Cass. com., 20 avril 2017, n°15-16.922 Publié au Bulletin
Les différents critères de rattachement à la France doivent nécessairement être présents pour que la loi du 31 décembre 1975, certes considérée comme loi de police, soit applicable.
Ce qu’il faut retenir : Les différents critères de rattachement à la France doivent nécessairement être présents pour que la loi du 31 décembre 1975, certes considérée comme loi de police, soit applicable.
Pour approfondir : Une société de droit italien, la société A, a commandé du matériel de télécommunication auprès d’une société de droit français, la société B, le 30 juillet 1999. La société B s’est vue consentir auprès d’un groupement de banques dépendant du Crédit Lyonnais, une ouverture de crédit garantie par les créances que la société B détenait sur sa clientèle le 15 septembre 1999.
La société B de droit français a conclu le 4 avril 2000 avec une société C de droit italien un contrat de sous-traitance pour la fabrication du matériel objet du contrat conclu entre la société A et la société B. Ce contrat de sous-traitance stipulait que « la conclusion et l’interprétation du présent contrat seront soumis au droit suisse ».
Le 2 avril 2001, la société B a autorisé son sous-traitant, la société C, à se faire régler les sommes dues directement par la société A.
Le 30 avril 2001, le Crédit Lyonnais a notifié à la société A « la cession de créances que lui avait consentie » la société B, laquelle a été placée en redressement judiciaire le 2 mai 2001.
La société C et le Crédit lyonnais ont déclaré leurs créances respectives.
La société C a alors assigné les sociétés A et B, les organes de la procédure collective de la société B, ainsi que le Crédit lyonnais, « aux fins de voir dire que la société [A] devait s’acquitter directement entre ses mains des factures résultant du contrat du 4 avril 2000 et que les cessions de créance que la société [B] avait consenties aux banques lui étaient inopposables ».
La question qui se posait était celle de savoir si l’article 13-1 de la loi du 31 décembre 1975 relative à la sous-traitance, qui interdit à l’entrepreneur principal la cession des « créances résultant du marché », était applicable en l’espèce.
La chambre commerciale de la Cour de cassation, dans un arrêt en date du 27 avril 2011, avait répondu en partie par l’affirmative estimant que « cette loi étant une loi de protection du sous-traitant et de sauvegarde de l’organisation économique du pays, elle doit être considérée comme une loi de police ».

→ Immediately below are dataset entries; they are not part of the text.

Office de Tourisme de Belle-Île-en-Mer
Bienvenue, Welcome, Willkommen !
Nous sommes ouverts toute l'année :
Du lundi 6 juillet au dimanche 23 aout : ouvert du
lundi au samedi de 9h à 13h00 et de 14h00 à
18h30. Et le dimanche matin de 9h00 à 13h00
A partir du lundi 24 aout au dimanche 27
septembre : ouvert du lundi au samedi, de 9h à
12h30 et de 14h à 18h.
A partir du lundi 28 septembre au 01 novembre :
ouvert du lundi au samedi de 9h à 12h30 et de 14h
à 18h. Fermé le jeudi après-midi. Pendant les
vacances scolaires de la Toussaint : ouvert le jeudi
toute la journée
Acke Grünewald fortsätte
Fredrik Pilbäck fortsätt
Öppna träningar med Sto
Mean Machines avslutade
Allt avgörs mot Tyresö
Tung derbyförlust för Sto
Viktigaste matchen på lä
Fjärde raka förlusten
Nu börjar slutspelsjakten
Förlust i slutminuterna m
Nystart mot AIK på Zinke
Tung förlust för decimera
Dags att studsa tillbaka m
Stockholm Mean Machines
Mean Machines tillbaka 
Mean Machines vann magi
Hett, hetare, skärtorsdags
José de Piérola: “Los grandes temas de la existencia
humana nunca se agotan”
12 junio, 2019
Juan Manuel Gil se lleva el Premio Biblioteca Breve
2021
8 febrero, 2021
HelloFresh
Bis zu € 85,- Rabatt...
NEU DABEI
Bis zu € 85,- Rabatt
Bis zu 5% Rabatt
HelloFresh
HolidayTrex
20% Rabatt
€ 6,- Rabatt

La Cour de cassation avait en revanche énoncé que pour que cet article soit applicable, encore fallait-il « caractériser l’existence d’un lien de rattachement de l’opération avec la France au regard de l’objectif de protection des sous-traitants poursuivi par le texte précité ».
La Cour de cassation, jugeant une nouvelle fois cette affaire, est venue confirmer sa décision dans un arrêt du 20 avril 2017, aux termes duquel la Cour rappelle que « l’application de la loi française du 31 décembre 1975 à la situation litigieuse suppose de caractériser l’existence d’un lien de rattachement de l’opération avec la France au regard de l’objectif de protection des sous-traitants poursuivi par l’article 13-1 et qu’à cette condition, le sous-traitant étranger ayant contracté avec une société française bénéficie de la même protection que le sous-traitant français, l’arrêt retient que ni la circonstance que le recours à la société [C] ait permis à la société de droit français [B], dont le siège social est situé à Paris, de remplir ses obligations et de recevoir en contrepartie le paiement de ses factures, ni le fait que le financement de cette société soit assuré par des banques françaises ne suffisent à caractériser l’existence d’un tel lien dès lors que le financement de l’entrepreneur principal et la satisfaction de ses objectifs économiques ne répondent pas au but de cet article ; qu’il retient encore que la situation, sur le territoire français, du siège social de l’entreprise principale, ne constitue pas un critère suffisant ; qu’il retient enfin que l’Italie est, au premier chef, le pays bénéficiaire économique de l’opération de sous-traitance, les terminaux ayant été fabriqués sur le territoire italien par les ingénieurs de [C] et installés sur les réseaux italiens de la société [A] ; que, de ces énonciations, constatations et appréciations, la Cour d’appel a pu déduire qu’en l’absence de tout autre critère de rattachement à la France qui soit en lien avec l’objectif poursuivi, tels que le lieu d’établissement du sous-traitant, mais également le lieu d’exécution de la prestation ou la destination finale des produits sous traités, lesquels sont tous rattachés à l’Italie ».
Il ressort de cet arrêt que l’application de la loi du 31 décembre 1975 est subordonnée au fait que le critère de rattachement de l’opération en cause à la France soit bien rempli.
A défaut, la loi française ne trouvera pas à s’appliquer.